- _Instructions for the task_
Reproduce every line of the material below verbatim, leaving out the pictures.

──────

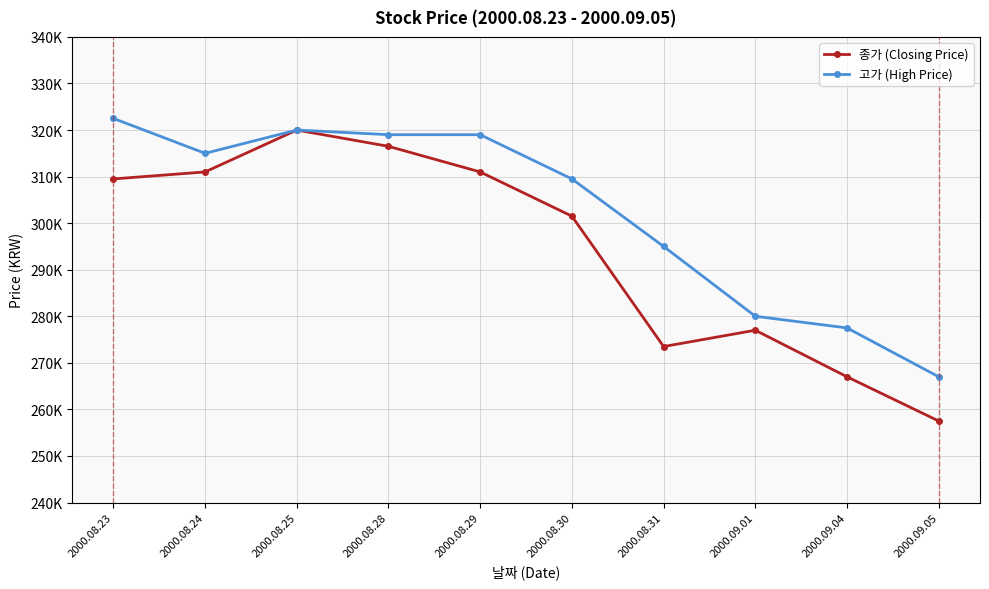

True or false: 종가 (Closing Price) and 고가 (High Price) intersect in this chart.

False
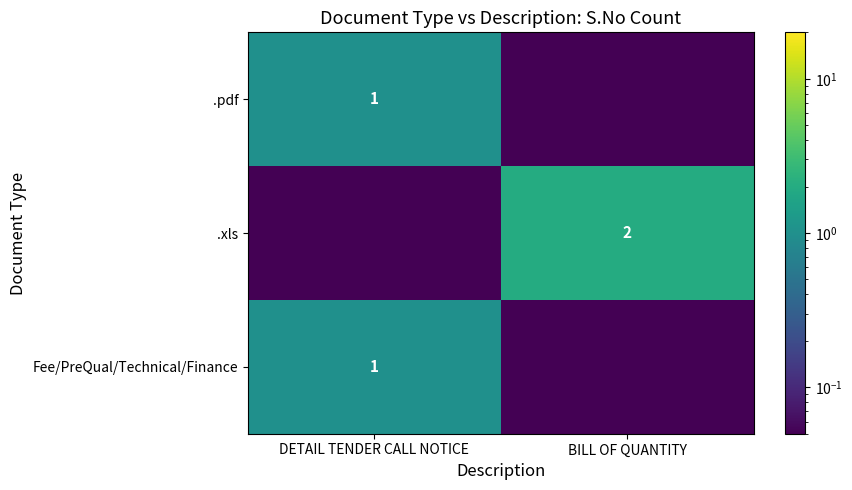

What is the sum of the .xls values at DETAIL TENDER CALL NOTICE and BILL OF QUANTITY?

2.0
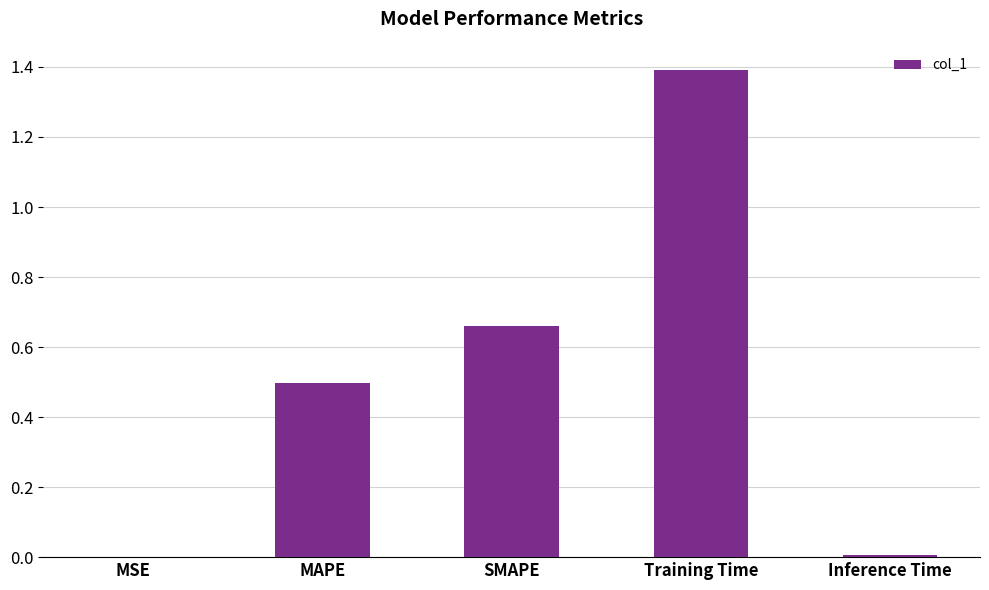

The chart shows a value of 0.5 at MAPE. True or false?

True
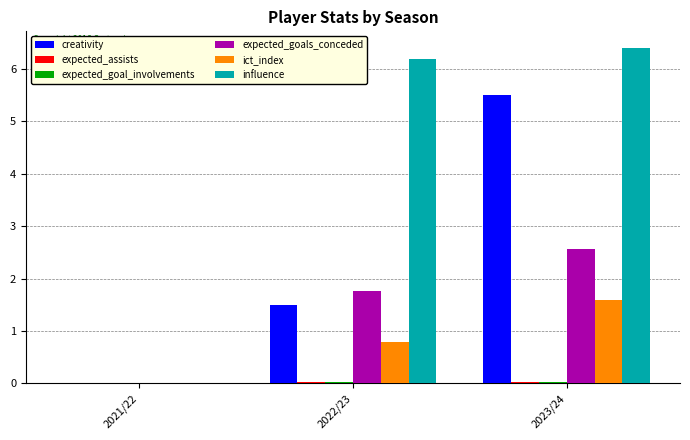

At which category is the sum across all series the highest?

2023/24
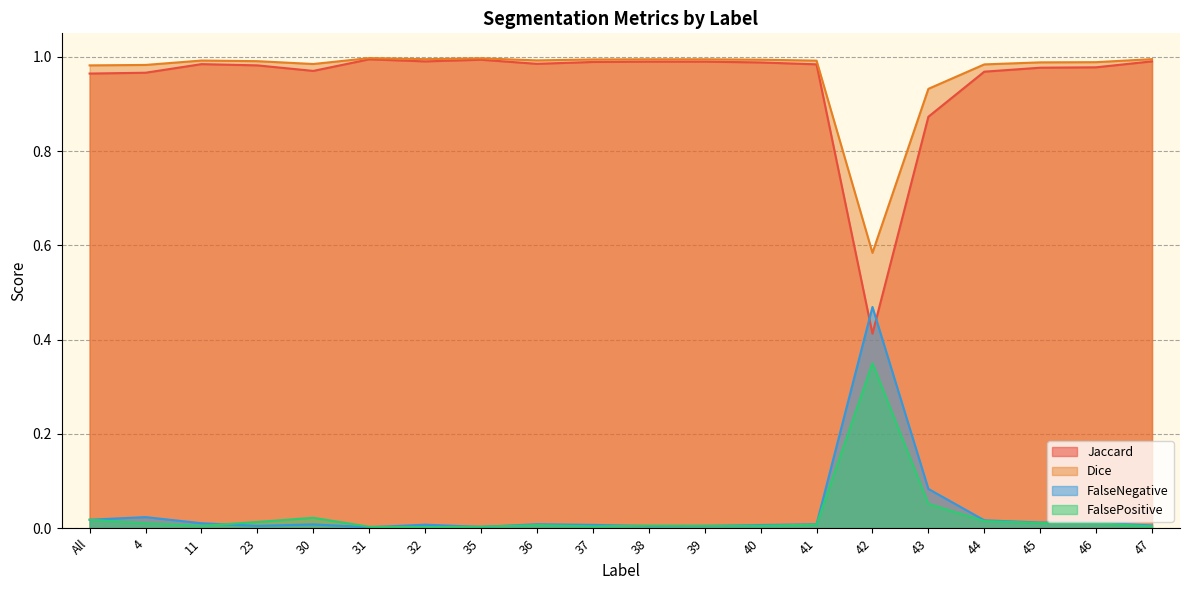

What value does the Jaccard series have at 45?

1.0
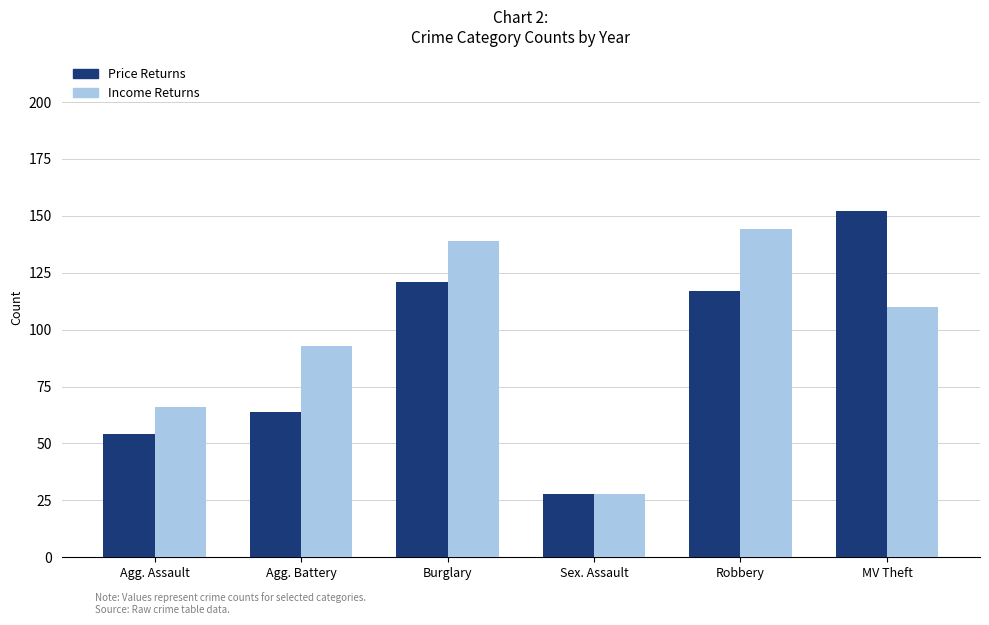

How many bars are there in each group?

2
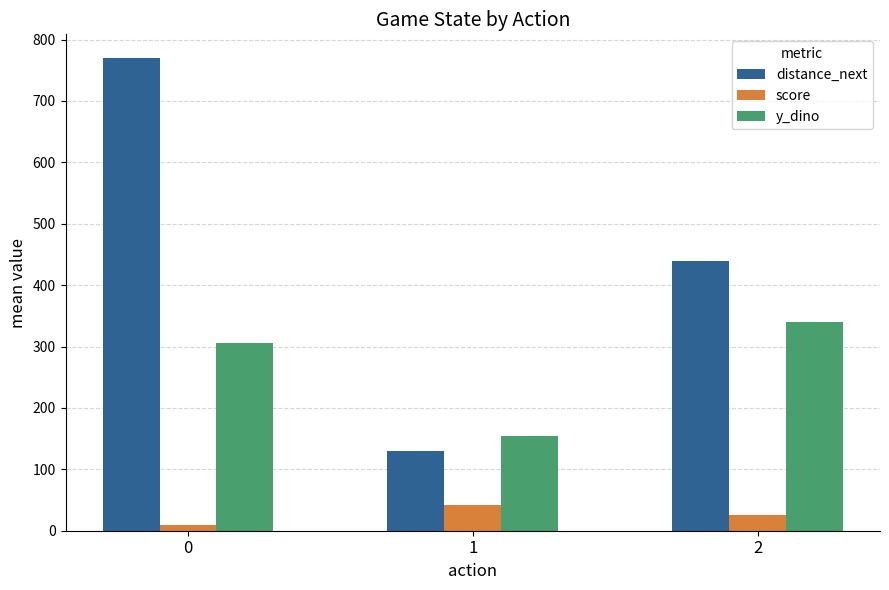

What is the sum of the distance_next values at 1 and 0?

900.0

──────

- _Expected answer_
True or false: 종가 (Closing Price) and 고가 (High Price) intersect in this chart.

False

What is the sum of the .xls values at DETAIL TENDER CALL NOTICE and BILL OF QUANTITY?

2.0

The chart shows a value of 0.5 at MAPE. True or false?

True

At which category is the sum across all series the highest?

2023/24

What value does the Jaccard series have at 45?

1.0

How many bars are there in each group?

2

What is the sum of the distance_next values at 1 and 0?

900.0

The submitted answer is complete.